-
Mato Grosso do Sul se destaca entre os maiores produtores de cana-de-açúcar do Brasil e registrou, em 2025, uma produção estimada em 48 milhões de toneladas, segundo a Associação dos Produtores de Bioenergia do estado. Parte dessa produção abastece grandes usinas voltadas à fabricação de açúcar, etanol e bioenergia, enquanto outra pequena parcela mantém viva uma tradição histórica da agricultura familiar: a produção artesanal de rapadura. Em diversas regiões do interior sul-mato-grossense, famílias preservam métodos antigos de fabricação, utilizando engenhos movidos por força animal e equipamentos construídos manualmente. O processo mantém costumes transmitidos entre gerações e envolve a participação coletiva da família desde a moagem da cana até o preparo final do doce. O ritmo lento da produção exige paciência, atenção e experiência no manejo do engenho, especialmente quando são utilizados bois ou cavalos para movimentar a estrutura de madeira responsável pela extração do caldo da cana. Além de representar um patrimônio cultural, a atividade também se tornou uma importante fonte de renda complementar para pequenos produtores rurais.
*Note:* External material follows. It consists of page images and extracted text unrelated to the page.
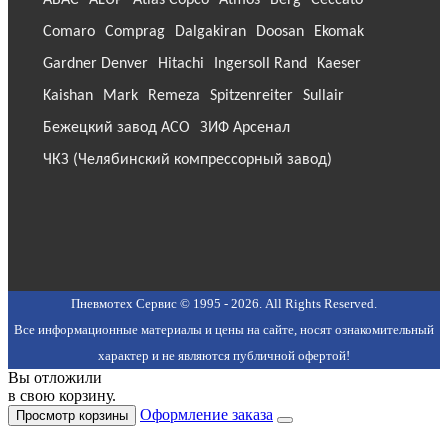
Comaro
Comprag
Dalgakiran
Doosan
Ekomak
Gardner Denver
Hitachi
Ingersoll Rand
Kaeser
Kaishan
Mark
Remeza
Spitzenreiter
Sullair
Бежецкий завод АСО
ЗИФ Арсенал
ЧКЗ (Челябинский компрессорный завод)
Пневмотех Сервис © 1995 - 2026. All Rights Reserved.
Все информационные материалы и цены на сайте, носят ознакомительный
характер и не являются публичной офертой!
Вы отложили
в свою корзину.
Оформление заказа
Просмотр корзины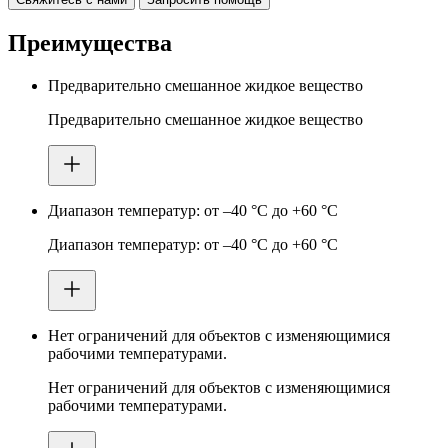
Преимущества
Предварительно смешанное жидкое вещество
Предварительно смешанное жидкое вещество
Диапазон температур: от –40 °C до +60 °C
Диапазон температур: от –40 °C до +60 °C
Нет ограничений для объектов с изменяющимися
рабочими температурами.
Нет ограничений для объектов с изменяющимися
рабочими температурами.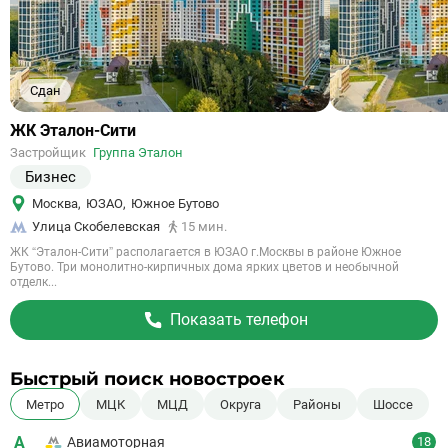
Сдан
Ссылка
ЖК Эталон-Сити
на
Застройщик
Группа Эталон
объект
Бизнес
Москва
,
ЮЗАО
,
Южное Бутово
Улица Скобелевская
15 мин.
ЖК “Эталон-Сити” располагается в ЮЗАО г.Москвы в районе Южное
Бутово. Три монолитно-кирпичных дома ярких цветов и необычной
отделк...
Показать телефон
Быстрый поиск новостроек
Метро
МЦК
МЦД
Округа
Районы
Шоссе
А
Авиамоторная
18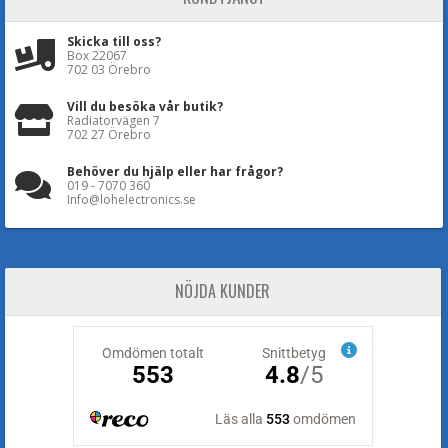
Skicka till oss?
Box 22067
702 03 Örebro
Vill du besöka vår butik?
Radiatorvägen 7
702 27 Örebro
Behöver du hjälp eller har frågor?
019 - 7070 360
Info@lohelectronics.se
NÖJDA KUNDER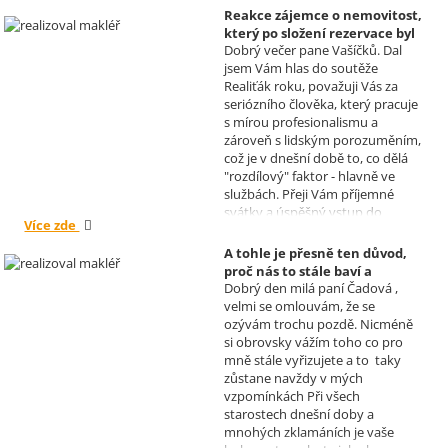
Reakce zájemce o nemovitost,
který po složení rezervace byl
Dobrý večer pane Vašíčků. Dal
nucen od koupi odstoupit.
jsem Vám hlas do soutěže
Realizoval makléř: David
Realiťák roku, považuji Vás za
Vašíček
seriózního člověka, který pracuje
s mírou profesionalismu a
zároveň s lidským porozuměním,
což je v dnešní době to, co dělá
"rozdílový" faktor - hlavně ve
službách. Přeji Vám příjemné
svátky a úspěšný vstup do
Více zde
nového roku. R. Kortánek.
A tohle je přesně ten důvod,
proč nás to stále baví a
Dobrý den milá paní Čadová ,
naplňuje, poděkování od pana
velmi se omlouvám, že se
Míška.
ozývám trochu pozdě. Nicméně
Realizoval makléř: Sylva
si obrovsky vážím toho co pro
Čadová
mně stále vyřizujete a to taky
zůstane navždy v mých
vzpomínkách Při všech
starostech dnešní doby a
mnohých zklamáních je vaše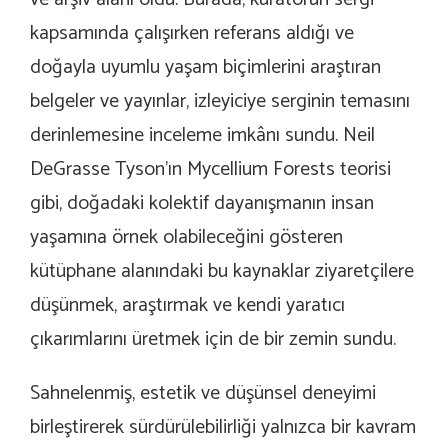
kapsamında çalışırken referans aldığı ve
doğayla uyumlu yaşam biçimlerini araştıran
belgeler ve yayınlar, izleyiciye serginin temasını
derinlemesine inceleme imkânı sundu. Neil
DeGrasse Tyson’ın
Mycellium Forests
teorisi
gibi, doğadaki kolektif dayanışmanın insan
yaşamına örnek olabileceğini gösteren
kütüphane alanındaki bu kaynaklar ziyaretçilere
düşünmek, araştırmak ve kendi yaratıcı
çıkarımlarını üretmek için de bir zemin sundu.
Sahnelenmiş
, estetik ve düşünsel deneyimi
birleştirerek sürdürülebilirliği yalnızca bir kavram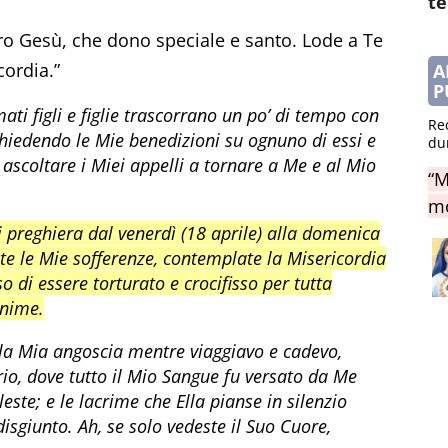
te
ro Gesù, che dono speciale e santo. Lode a Te
cordia.”
A
P
ati figli e figlie trascorrano un po’ di tempo con
Re
chiedendo le Mie benedizioni su ognuno di essi e
du
i ascoltare i Miei appelli a tornare a Me e al Mio
“M
mo
di preghiera dal venerdì (18 aprile) alla domenica
te le Mie sofferenze, contemplate la Misericordia
di essere torturato e crocifisso per tutta
anime.
la Mia angoscia mentre viaggiavo e cadevo,
ario, dove tutto il Mio Sangue fu versato da Me
ste; e le lacrime che Ella pianse in silenzio
isgiunto. Ah, se solo vedeste il Suo Cuore,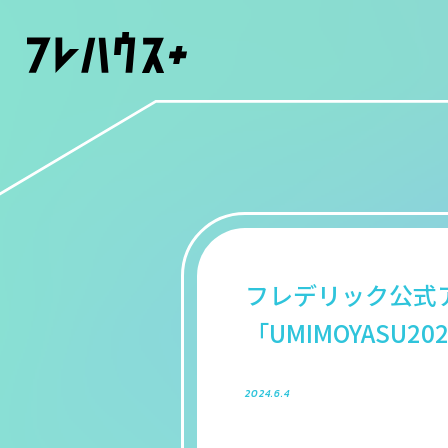
フレデリック公式アプリ
「UMIMOYASU2
2024.6.4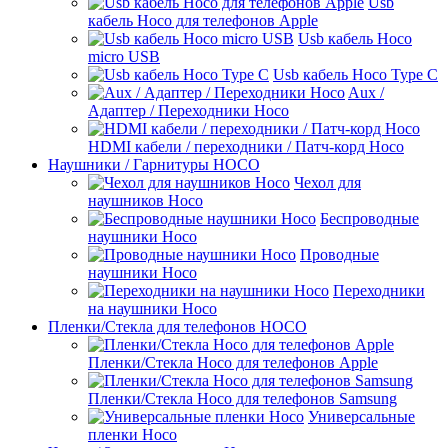
Usb
кабель Hoco для телефонов Apple
Usb кабель Hoco
micro USB
Usb кабель Hoco Type C
Aux /
Адаптер / Переходники Hoco
HDMI кабели / переходники / Патч-корд Hoco
Наушники / Гарнитуры HOCO
Чехол для
наушников Hoco
Беспроводные
наушники Hoco
Проводные
наушники Hoco
Переходники
на наушники Hoco
Пленки/Стекла для телефонов HOCO
Пленки/Стекла Hoco для телефонов Apple
Пленки/Стекла Hoco для телефонов Samsung
Универсальные
пленки Hoco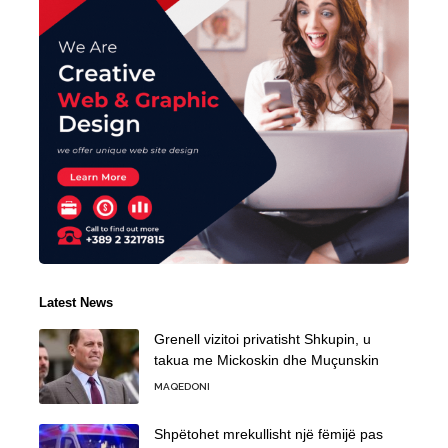
Latest News
Grenell vizitoi privatisht Shkupin, u
takua me Mickoskin dhe Muçunskin
MAQEDONI
Shpëtohet mrekullisht një fëmijë pas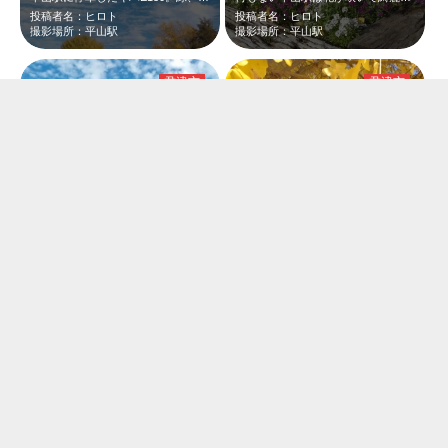
投稿者名：ヒロト
投稿者名：ヒロト
撮影場所：平山駅
撮影場所：平山駅
君津市
君津市
久留里線の平山駅。駅前の大きなイチョウが、青空と雲に良く溶け込んでる。
11月中旬、久留里線の平山駅です。駅前の大きなイチョウがちょうど見頃で綺麗でし…
投稿者名：ヒロト
投稿者名：ひろと本線
撮影場所：平山駅
撮影場所：平山駅
君津市
君津市
11月中旬、久留里線の平山駅です。駅前の大きなイチョウが見頃で、綺麗に黄葉して…
久留里駅に停車し、木更津駅に向かうキハＥ130。黄、緑、水色の車両が青空に映え…
投稿者名：ひろと本線
投稿者名：ヒロト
A produção artesanal de rapadura continua presente em muitas propriedades familiares do estado, principalmente devido à valorização dos produtos tradicionais e ao fortalecimento da agricultura familiar. Dados apontam que cerca de 57% dos mais de 71 mil estabelecimentos rurais de Mato Grosso do Sul pertencem a agricultores familiares, setor que movimentou milhões de reais no último ano por meio de programas públicos de compra de alimentos. Nesse contexto, a rapadura deixou de ser apenas um produto ligado às tradições do campo e passou a representar também uma oportunidade econômica para diversas famílias. Especialistas destacam que produtos artesanais possuem valor agregado e atraem consumidores interessados em alimentos naturais e produzidos de maneira tradicional. Em muitas propriedades, crianças e jovens participam das atividades no engenho, aprendendo técnicas antigas e ajudando a preservar conhecimentos transmitidos entre diferentes gerações. Para os produtores, o envolvimento familiar fortalece os vínculos culturais e mantém viva uma prática que faz parte da identidade rural de várias comunidades do estado.
Embora muitos produtores ainda utilizem métodos tradicionais, algumas famílias têm adaptado os engenhos para facilitar o trabalho e modernizar parte da produção sem abandonar a essência artesanal da atividade. Em Dourados, por exemplo, um engenho familiar substituiu a força animal por um sistema adaptado com motor de motocicleta, tornando o processo mais rápido e eficiente. Mesmo com a introdução de novas soluções mecânicas, o preparo da rapadura continua exigindo várias horas de trabalho até que o doce esteja pronto para consumo. Produtores afirmam que a atividade proporciona satisfação pessoal e orgulho por manter uma tradição histórica em funcionamento. Além do aspecto econômico, a produção artesanal de rapadura também contribui para a preservação da cultura rural e para a valorização dos pequenos agricultores diante do crescimento do agronegócio industrial no país. Especialistas ressaltam que iniciativas como essas ajudam a manter práticas culturais regionais, estimulam a permanência das famílias no campo e reforçam a importância da agricultura familiar na economia e na preservação das tradições brasileiras.